- **TASK A**:
In the stamp duty article, condense the paragraph beginning "This was from the purchase" into a short bulleted list that keeps its main facts.

## begin DOCUMENT

In the last three months of 2016 HM Revenue & Customs earned £519m extra from the 3 per cent surcharge payable on stamp duty for second homes.

This was from the purchase of 62,800 second homes in the fourth quarter up from 56,200 in the third quarter and 30,400 in the second quarter of 2016 with the total revenue take amounting to £1.19bn.

Higher stamp duty rates have applied to purchases of additional residential property since 1 April 2016.

In his 2015 Autumn Statement, then chancellor George Osborne announced a 3 per cent premium on stamp duty for buy-to-let investors and those buying second homes, aimed at raising £1bn by 2021.

Mark Harris, chief executive of mortgage broker SPF Private Clients, said the level of mortgage lending for December was encouraging, particularly given the significant headwinds created by the increase in stamp duty for landlords and second homeowners in April and the uncertainty surrounding the outcome of the European Union referendum, which saw the UK opt for Brexit.

## end DOCUMENT

- **TASK B**:
Reproduce the records from their start through the line containing "136: (412, 60)", with both ends included.

## begin EXTRACTED DATA

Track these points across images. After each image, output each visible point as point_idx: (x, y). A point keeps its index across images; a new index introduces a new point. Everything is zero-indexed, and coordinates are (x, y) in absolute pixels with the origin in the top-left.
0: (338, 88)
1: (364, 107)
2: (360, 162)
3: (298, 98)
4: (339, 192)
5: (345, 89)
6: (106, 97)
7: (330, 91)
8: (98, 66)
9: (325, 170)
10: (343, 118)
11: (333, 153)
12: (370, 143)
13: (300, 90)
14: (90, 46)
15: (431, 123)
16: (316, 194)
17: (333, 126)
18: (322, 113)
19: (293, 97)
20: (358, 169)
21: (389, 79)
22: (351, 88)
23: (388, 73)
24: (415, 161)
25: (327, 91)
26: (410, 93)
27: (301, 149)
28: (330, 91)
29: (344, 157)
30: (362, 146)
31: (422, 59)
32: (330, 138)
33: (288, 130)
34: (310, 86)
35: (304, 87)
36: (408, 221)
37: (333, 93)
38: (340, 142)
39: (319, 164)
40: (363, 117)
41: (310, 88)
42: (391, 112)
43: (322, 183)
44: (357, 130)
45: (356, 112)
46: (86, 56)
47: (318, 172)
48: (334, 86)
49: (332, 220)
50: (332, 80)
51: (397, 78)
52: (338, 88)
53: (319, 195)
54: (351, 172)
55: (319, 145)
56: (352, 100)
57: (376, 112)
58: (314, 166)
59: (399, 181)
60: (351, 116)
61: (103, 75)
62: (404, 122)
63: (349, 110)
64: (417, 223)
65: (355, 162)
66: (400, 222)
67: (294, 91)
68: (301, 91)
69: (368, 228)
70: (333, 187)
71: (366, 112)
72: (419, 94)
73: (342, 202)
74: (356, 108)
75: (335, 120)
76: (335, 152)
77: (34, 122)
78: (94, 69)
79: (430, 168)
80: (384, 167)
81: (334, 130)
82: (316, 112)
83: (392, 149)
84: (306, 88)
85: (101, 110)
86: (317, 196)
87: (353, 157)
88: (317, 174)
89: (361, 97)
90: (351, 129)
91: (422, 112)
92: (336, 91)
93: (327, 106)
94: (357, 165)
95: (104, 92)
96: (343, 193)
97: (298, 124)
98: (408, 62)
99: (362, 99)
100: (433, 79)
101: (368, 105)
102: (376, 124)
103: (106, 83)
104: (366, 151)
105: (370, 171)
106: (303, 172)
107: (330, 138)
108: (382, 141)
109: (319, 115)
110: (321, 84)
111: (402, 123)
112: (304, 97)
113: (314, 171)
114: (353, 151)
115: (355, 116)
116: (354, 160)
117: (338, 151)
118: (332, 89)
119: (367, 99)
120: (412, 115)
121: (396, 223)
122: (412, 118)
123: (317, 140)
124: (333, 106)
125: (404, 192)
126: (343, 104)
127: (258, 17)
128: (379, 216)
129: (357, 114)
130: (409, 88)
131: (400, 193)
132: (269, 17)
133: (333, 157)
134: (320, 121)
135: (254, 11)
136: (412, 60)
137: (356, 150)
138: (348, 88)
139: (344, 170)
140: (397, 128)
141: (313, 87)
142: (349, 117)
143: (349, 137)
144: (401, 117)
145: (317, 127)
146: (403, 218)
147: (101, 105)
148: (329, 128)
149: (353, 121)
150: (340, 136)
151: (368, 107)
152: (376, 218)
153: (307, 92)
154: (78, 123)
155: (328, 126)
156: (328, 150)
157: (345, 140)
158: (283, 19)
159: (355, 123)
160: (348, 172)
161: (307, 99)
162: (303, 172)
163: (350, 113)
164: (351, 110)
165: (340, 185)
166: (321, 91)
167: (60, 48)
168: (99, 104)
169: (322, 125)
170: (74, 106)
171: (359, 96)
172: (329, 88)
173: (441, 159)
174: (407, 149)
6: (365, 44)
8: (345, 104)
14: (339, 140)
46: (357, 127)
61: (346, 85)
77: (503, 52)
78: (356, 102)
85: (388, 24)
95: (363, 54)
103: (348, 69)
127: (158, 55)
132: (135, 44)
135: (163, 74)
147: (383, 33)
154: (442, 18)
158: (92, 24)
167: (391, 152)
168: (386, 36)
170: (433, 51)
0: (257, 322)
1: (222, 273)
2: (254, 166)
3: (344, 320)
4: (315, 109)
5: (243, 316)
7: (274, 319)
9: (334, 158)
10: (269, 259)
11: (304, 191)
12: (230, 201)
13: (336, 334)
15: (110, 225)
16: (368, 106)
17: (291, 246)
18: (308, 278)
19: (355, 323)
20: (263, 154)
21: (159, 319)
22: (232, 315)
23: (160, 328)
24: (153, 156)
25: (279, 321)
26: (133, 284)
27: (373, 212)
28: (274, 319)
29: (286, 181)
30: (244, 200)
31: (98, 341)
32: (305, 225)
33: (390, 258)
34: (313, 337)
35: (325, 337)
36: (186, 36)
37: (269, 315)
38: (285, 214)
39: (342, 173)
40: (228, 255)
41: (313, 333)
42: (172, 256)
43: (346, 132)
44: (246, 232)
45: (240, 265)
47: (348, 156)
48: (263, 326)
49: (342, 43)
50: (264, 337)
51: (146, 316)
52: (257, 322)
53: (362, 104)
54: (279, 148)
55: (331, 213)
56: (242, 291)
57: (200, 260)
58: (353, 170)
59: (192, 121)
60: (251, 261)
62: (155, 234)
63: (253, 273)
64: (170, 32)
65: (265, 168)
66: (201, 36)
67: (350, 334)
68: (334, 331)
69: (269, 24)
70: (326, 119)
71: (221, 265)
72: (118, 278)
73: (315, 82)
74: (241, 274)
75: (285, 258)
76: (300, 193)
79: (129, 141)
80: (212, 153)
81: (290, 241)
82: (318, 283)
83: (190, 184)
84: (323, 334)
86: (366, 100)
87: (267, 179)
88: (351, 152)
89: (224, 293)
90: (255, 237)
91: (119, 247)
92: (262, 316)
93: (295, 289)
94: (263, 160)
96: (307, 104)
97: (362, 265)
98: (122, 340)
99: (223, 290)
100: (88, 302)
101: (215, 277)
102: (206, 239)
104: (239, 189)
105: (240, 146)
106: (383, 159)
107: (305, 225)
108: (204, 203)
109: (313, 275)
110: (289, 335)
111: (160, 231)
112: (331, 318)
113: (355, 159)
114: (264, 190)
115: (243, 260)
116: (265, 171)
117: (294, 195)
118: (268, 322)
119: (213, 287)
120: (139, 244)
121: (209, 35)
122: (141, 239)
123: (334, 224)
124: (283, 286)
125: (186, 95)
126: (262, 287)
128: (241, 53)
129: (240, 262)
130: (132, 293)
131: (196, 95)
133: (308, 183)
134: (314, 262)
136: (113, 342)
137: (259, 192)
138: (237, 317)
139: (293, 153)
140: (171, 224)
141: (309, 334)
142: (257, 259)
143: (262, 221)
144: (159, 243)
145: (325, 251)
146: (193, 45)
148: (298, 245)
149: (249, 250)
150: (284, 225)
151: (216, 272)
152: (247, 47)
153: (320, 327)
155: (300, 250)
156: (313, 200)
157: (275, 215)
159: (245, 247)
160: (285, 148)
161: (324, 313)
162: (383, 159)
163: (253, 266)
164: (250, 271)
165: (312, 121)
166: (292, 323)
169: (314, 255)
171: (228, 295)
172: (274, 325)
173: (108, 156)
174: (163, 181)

## end EXTRACTED DATA

- **FINISHED ANSWER A**:
- Second-home purchases in the fourth quarter of 2016: 62,800
- Third quarter of 2016: 56,200
- Second quarter of 2016: 30,400
- Total revenue take: £1.19bn

- **FINISHED ANSWER B**:
Track these points across images. After each image, output each visible point as point_idx: (x, y). A point keeps its index across images; a new index introduces a new point. Everything is zero-indexed, and coordinates are (x, y) in absolute pixels with the origin in the top-left.
0: (338, 88)
1: (364, 107)
2: (360, 162)
3: (298, 98)
4: (339, 192)
5: (345, 89)
6: (106, 97)
7: (330, 91)
8: (98, 66)
9: (325, 170)
10: (343, 118)
11: (333, 153)
12: (370, 143)
13: (300, 90)
14: (90, 46)
15: (431, 123)
16: (316, 194)
17: (333, 126)
18: (322, 113)
19: (293, 97)
20: (358, 169)
21: (389, 79)
22: (351, 88)
23: (388, 73)
24: (415, 161)
25: (327, 91)
26: (410, 93)
27: (301, 149)
28: (330, 91)
29: (344, 157)
30: (362, 146)
31: (422, 59)
32: (330, 138)
33: (288, 130)
34: (310, 86)
35: (304, 87)
36: (408, 221)
37: (333, 93)
38: (340, 142)
39: (319, 164)
40: (363, 117)
41: (310, 88)
42: (391, 112)
43: (322, 183)
44: (357, 130)
45: (356, 112)
46: (86, 56)
47: (318, 172)
48: (334, 86)
49: (332, 220)
50: (332, 80)
51: (397, 78)
52: (338, 88)
53: (319, 195)
54: (351, 172)
55: (319, 145)
56: (352, 100)
57: (376, 112)
58: (314, 166)
59: (399, 181)
60: (351, 116)
61: (103, 75)
62: (404, 122)
63: (349, 110)
64: (417, 223)
65: (355, 162)
66: (400, 222)
67: (294, 91)
68: (301, 91)
69: (368, 228)
70: (333, 187)
71: (366, 112)
72: (419, 94)
73: (342, 202)
74: (356, 108)
75: (335, 120)
76: (335, 152)
77: (34, 122)
78: (94, 69)
79: (430, 168)
80: (384, 167)
81: (334, 130)
82: (316, 112)
83: (392, 149)
84: (306, 88)
85: (101, 110)
86: (317, 196)
87: (353, 157)
88: (317, 174)
89: (361, 97)
90: (351, 129)
91: (422, 112)
92: (336, 91)
93: (327, 106)
94: (357, 165)
95: (104, 92)
96: (343, 193)
97: (298, 124)
98: (408, 62)
99: (362, 99)
100: (433, 79)
101: (368, 105)
102: (376, 124)
103: (106, 83)
104: (366, 151)
105: (370, 171)
106: (303, 172)
107: (330, 138)
108: (382, 141)
109: (319, 115)
110: (321, 84)
111: (402, 123)
112: (304, 97)
113: (314, 171)
114: (353, 151)
115: (355, 116)
116: (354, 160)
117: (338, 151)
118: (332, 89)
119: (367, 99)
120: (412, 115)
121: (396, 223)
122: (412, 118)
123: (317, 140)
124: (333, 106)
125: (404, 192)
126: (343, 104)
127: (258, 17)
128: (379, 216)
129: (357, 114)
130: (409, 88)
131: (400, 193)
132: (269, 17)
133: (333, 157)
134: (320, 121)
135: (254, 11)
136: (412, 60)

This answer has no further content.